Si potrebbe cambiare la legge.
«Sto cambiando regole: le telematiche dovranno assumere professori a tempo indeterminato, avere dei dottorati e dimostrare di far ricerca. Ma anche le università tradizionali dovranno investire sulla parte online: allenterò il vincolo della didattica a distanza per gli atenei che oggi è del 20 per cento».
Far didattica in presenza è più costoso, i rettori si sono lamentati dei fondi previsti nella prossima legge di bilancio.
«Hanno ragione a dire che i criteri di finanziamento, il Ffo, vanno rivisti e che il meccanismo più studenti-più soldi può provocare delle distorsioni. Però un sistema universitario pubblico ma autonomo deve essere anche responsabile di spendere bene i soldi dei cittadini: autonomia non vuol dire che quando sono finiti i fondi si bussa alla porta dello Stato. Purtroppo in passato sono stati aperti, anche per colpe politiche, atenei che sono doppioni, senza un bacino di utenza sufficiente. Questo crea una concorrenza al ribasso per accaparrarsi gli studenti».
E cosa si potrebbe fare?
«Io vorrei favorire gli accorpamenti e la governance unica».

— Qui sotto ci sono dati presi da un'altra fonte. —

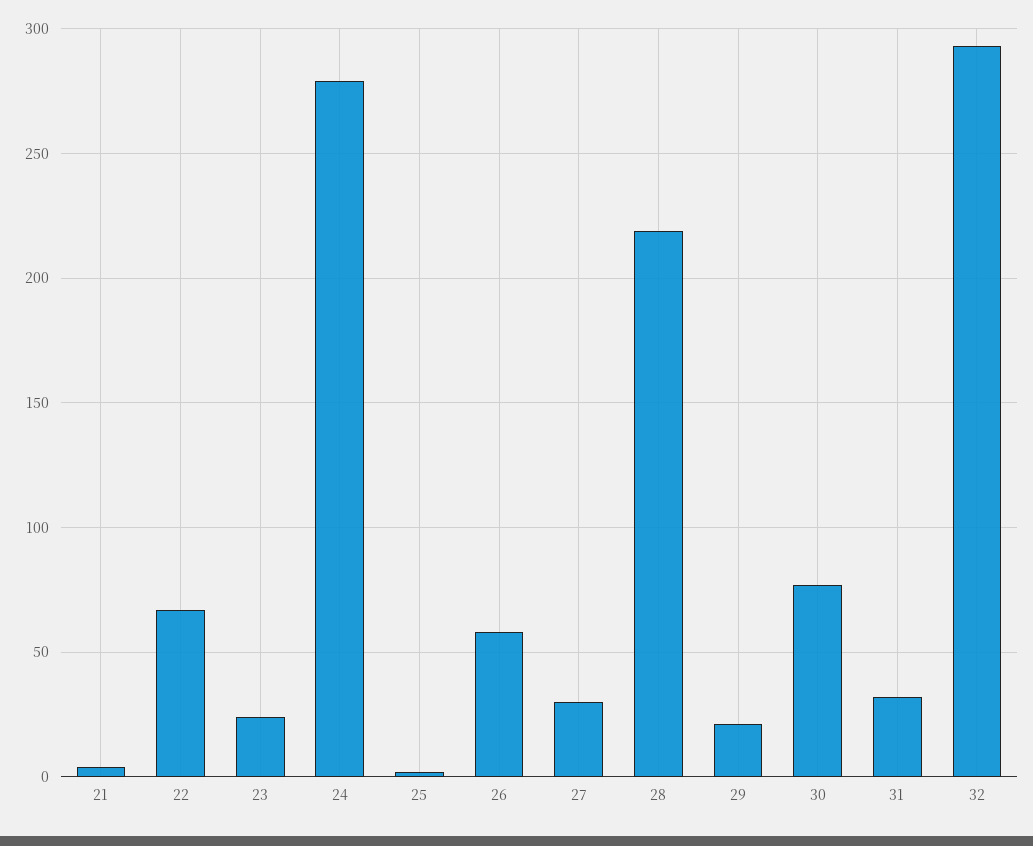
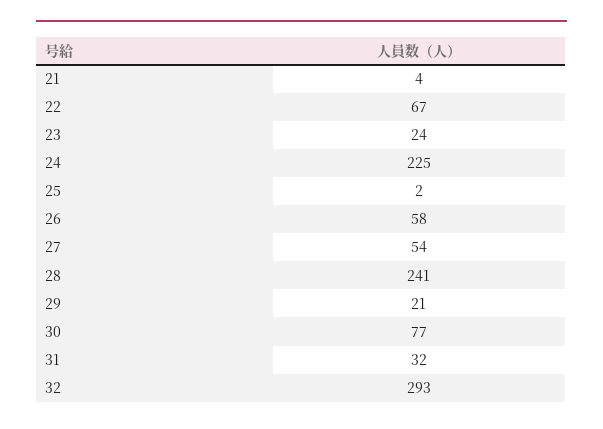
24: 280 -> 225
27: 30 -> 54
28: 220 -> 241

Un rettore solo per due atenei?
«Bisogna dare agli studenti offerte formative all’altezza: replicare gli stessi corsi in uno spazio geografico limitato provoca danni».

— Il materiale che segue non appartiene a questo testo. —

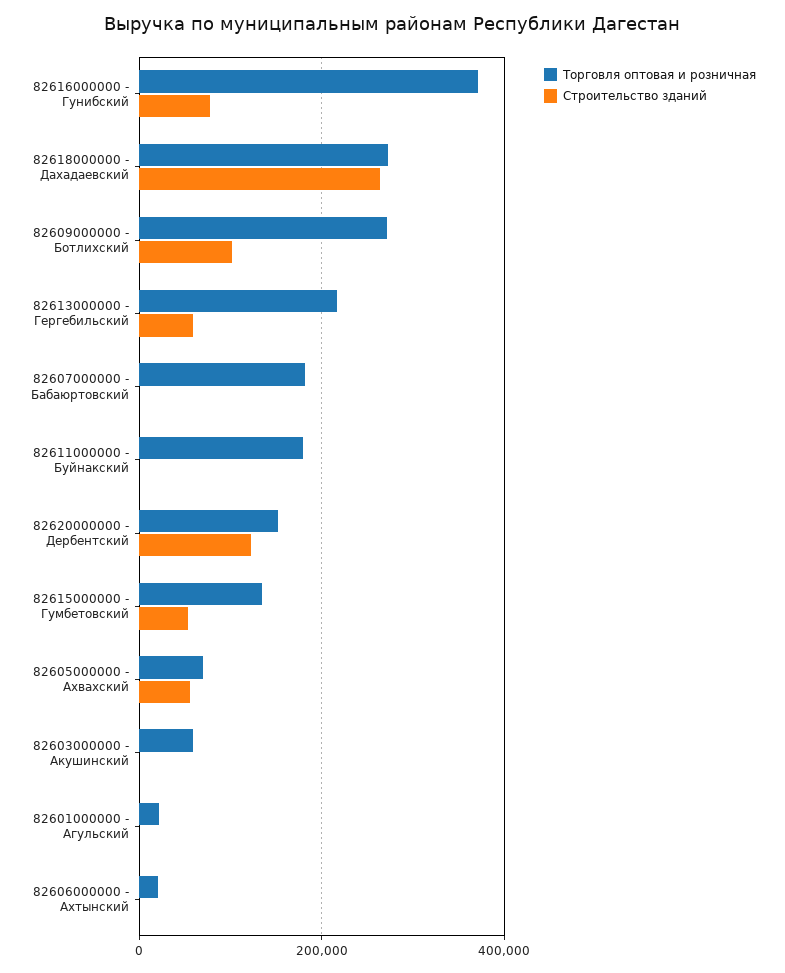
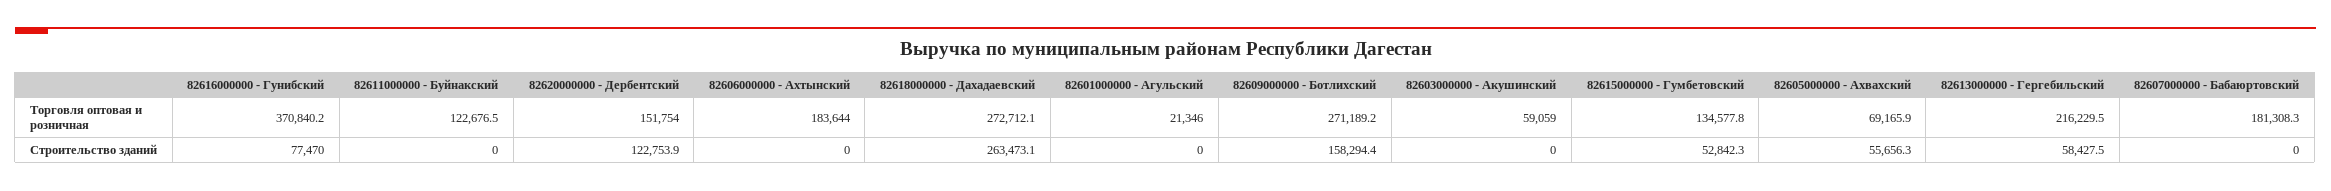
Строительство зданий, 82609000000 - Ботлихский: 100000 -> 158294.4
Торговля оптовая и розничная, 82611000000 - Буйнакский: 180000 -> 122676.5
Торговля оптовая и розничная, 82606000000 - Ахтынский: 20000 -> 183644

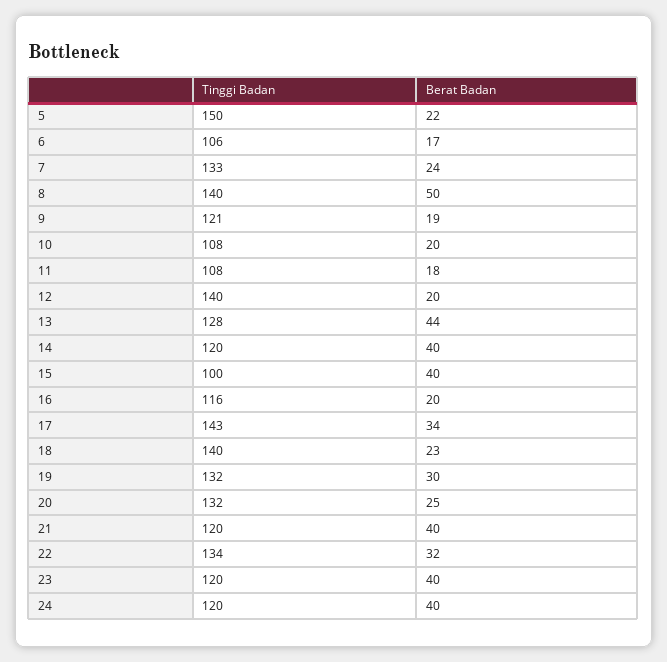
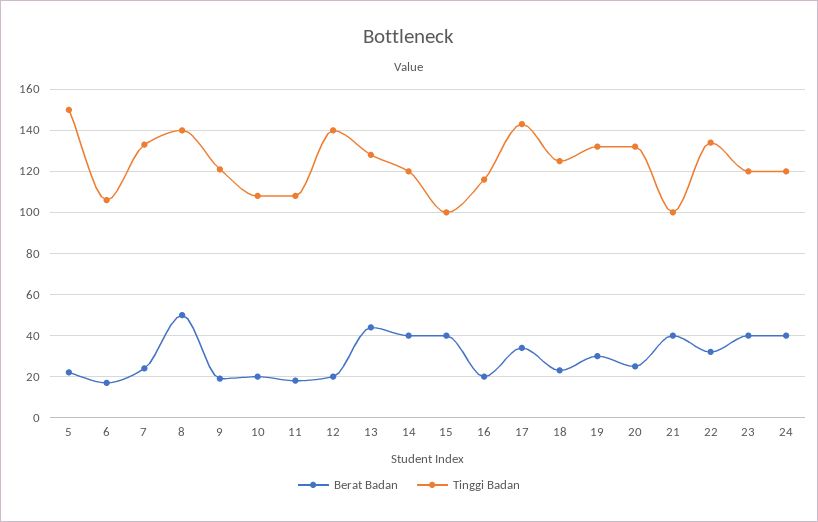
Tinggi Badan, 18: 140 -> 125
Tinggi Badan, 21: 120 -> 100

Aumenterà la spesa per l’Università, che è una delle più basse dell’Europa?
«Rispetto al 2019 c’è un miliardo in più, senza contare i fondi del Pnrr».
Che però non riguardano la spesa corrente.
«E’ sbagliato fissarsi sulla spesa corrente e non sugli investimenti. Il messaggio del Pnrr è proprio questo: per far tornare i ricercatori non basta tagliare le tasse, serve offrire loro occasioni importanti di lavoro, circondarli di comunità scientifica. E poi dobbiamo passare dalla ricerca di base a quella applicata, come abbiamo fatto con il bando del telescopio per le onde gravitazionali proponendo una miniera dismessa della Barbagia: se vinceremo lì sorgerà la città europea della scienza».